The hearing previewed what could be a continued political fight going into the 2022 elections as Mills’ likely opponent, former Gov. Paul LePage, has pledged to undo the mandate if he wins back the Blaine House. Dozens of people testified on Tuesday during a remote hearing, while more than 200 others submitted written testimony. The measure is sponsored by Republicans and faces an uphill road to passage in the Democratic-led Legislature.
Several proponents of the bill brought up concerns about health care staffing shortages and a recent directive that allows workers who have tested positive for the virus but are not experiencing symptoms to treat patients in the event of extreme staffing shortfalls — a policy one Lewiston hospital has used in the past week.
But some testimony also repeated incorrect information about the risks associated with the COVID-19 vaccine, including unsubstantiated links between vaccination and reproductive health, or understated the risks of the disease itself.
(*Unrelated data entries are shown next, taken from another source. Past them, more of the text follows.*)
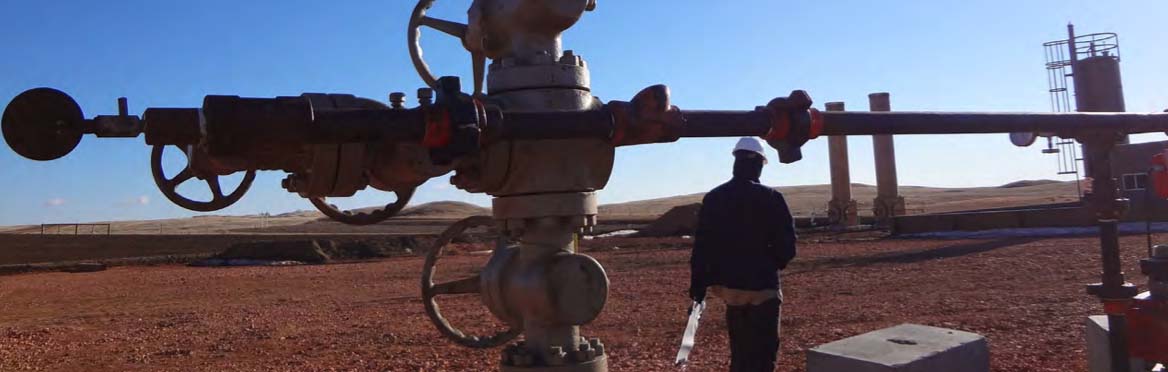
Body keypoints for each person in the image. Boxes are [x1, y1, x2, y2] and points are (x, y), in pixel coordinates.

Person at [689, 137, 797, 372]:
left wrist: (698, 288)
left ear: (735, 161)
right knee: (764, 355)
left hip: (730, 289)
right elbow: (788, 247)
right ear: (759, 163)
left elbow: (703, 247)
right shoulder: (771, 198)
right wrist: (771, 263)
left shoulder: (715, 198)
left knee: (740, 352)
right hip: (763, 288)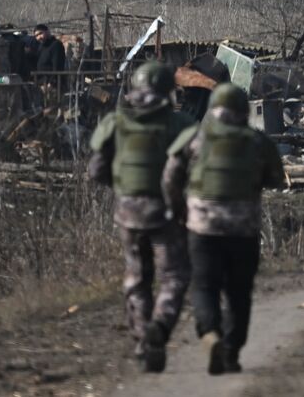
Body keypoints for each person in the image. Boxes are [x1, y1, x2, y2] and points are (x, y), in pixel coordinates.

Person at [163, 82, 287, 375]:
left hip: (202, 229)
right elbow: (276, 179)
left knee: (205, 286)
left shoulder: (193, 137)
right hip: (244, 230)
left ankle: (210, 333)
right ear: (243, 110)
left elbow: (170, 179)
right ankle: (231, 352)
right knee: (239, 291)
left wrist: (179, 209)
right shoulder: (257, 141)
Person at [87, 62, 197, 373]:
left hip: (128, 213)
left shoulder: (114, 122)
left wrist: (122, 189)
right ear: (168, 90)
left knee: (137, 278)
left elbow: (95, 170)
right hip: (165, 213)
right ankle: (159, 329)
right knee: (174, 276)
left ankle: (141, 343)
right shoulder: (182, 124)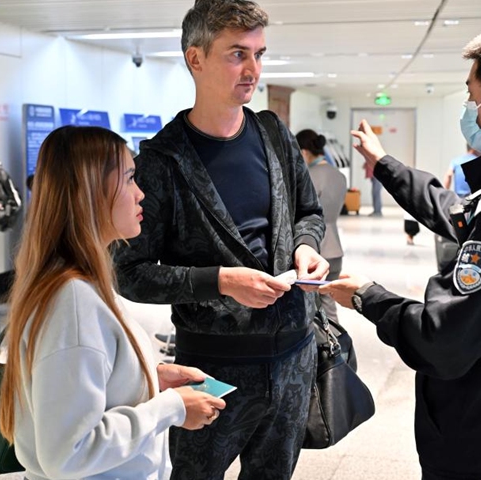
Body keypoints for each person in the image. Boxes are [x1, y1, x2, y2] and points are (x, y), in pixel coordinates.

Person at [322, 24, 481, 479]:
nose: (468, 109)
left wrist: (368, 297)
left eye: (471, 94)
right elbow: (456, 212)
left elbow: (442, 342)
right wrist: (385, 166)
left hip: (479, 444)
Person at [113, 1, 329, 478]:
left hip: (294, 354)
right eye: (237, 54)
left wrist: (306, 247)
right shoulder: (162, 160)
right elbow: (128, 272)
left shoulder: (273, 133)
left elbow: (309, 213)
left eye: (258, 54)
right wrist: (221, 281)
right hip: (215, 366)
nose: (252, 69)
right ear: (196, 59)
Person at [0, 126, 226, 479]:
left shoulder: (76, 284)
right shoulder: (72, 300)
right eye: (130, 178)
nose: (140, 194)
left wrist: (150, 379)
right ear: (90, 192)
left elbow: (85, 385)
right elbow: (68, 452)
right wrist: (171, 408)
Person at [296, 129, 346, 323]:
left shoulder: (308, 176)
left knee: (311, 310)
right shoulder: (339, 176)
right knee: (329, 305)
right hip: (335, 248)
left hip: (313, 250)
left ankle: (322, 350)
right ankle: (336, 346)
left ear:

Quint, a longtime nurse, argued the omicron variant could serve as “nature’s vaccine” and infect enough people to create herd immunity, citing the variant’s rapid spread among both unvaccinated and vaccinated people. Early studies have suggested that the new strain is less severe on average, but unvaccinated people still face a far greater risk of hospitalization.
U.S. hospitalizations set a new record on Tuesday. Maine had set a new state record with 403 hospitalizations on Monday, while the state estimates the omicron variant now makes up at least 70 percent of new cases.
The American College of Obstetricians and Gynecologists recommends the vaccine for pregnant women, along with women hoping to become pregnant, citing the potential harms of contracting the virus during pregnancy as well as several studies showing no links between the vaccine and infertility nor increased risk of miscarriage following vaccination.
Bill opponents pointed to clinical trials and ongoing monitoring showing the safety and efficacy of the vaccines and argued lack of vaccinations among health care workers could interfere with the treatment of vulnerable patients.
The bill’s premise was “factually incorrect,” said Lisa Harvey-McPherson, a lobbyist for Northern Light Health who spoke against the bill. She noted the vaccines have undergone broad clinical trials and said her system has administered more than 360,000 doses without any large-scale reports of major side effects. By contrast, roughly 80 percent of patients in the ICU with COVID-19 across Northern Light Health are unvaccinated, she said.
Peter Bridgman, a retired physician from Yarmouth and cancer patient who is taking a medication that suppresses his immune system, said he saw his antibody levels drop after beginning cancer treatment last fall and contracted COVID-19 despite being vaccinated.
“People with cancer who might be immune suppressed must be surrounded by people who have been vaccinated,” he said.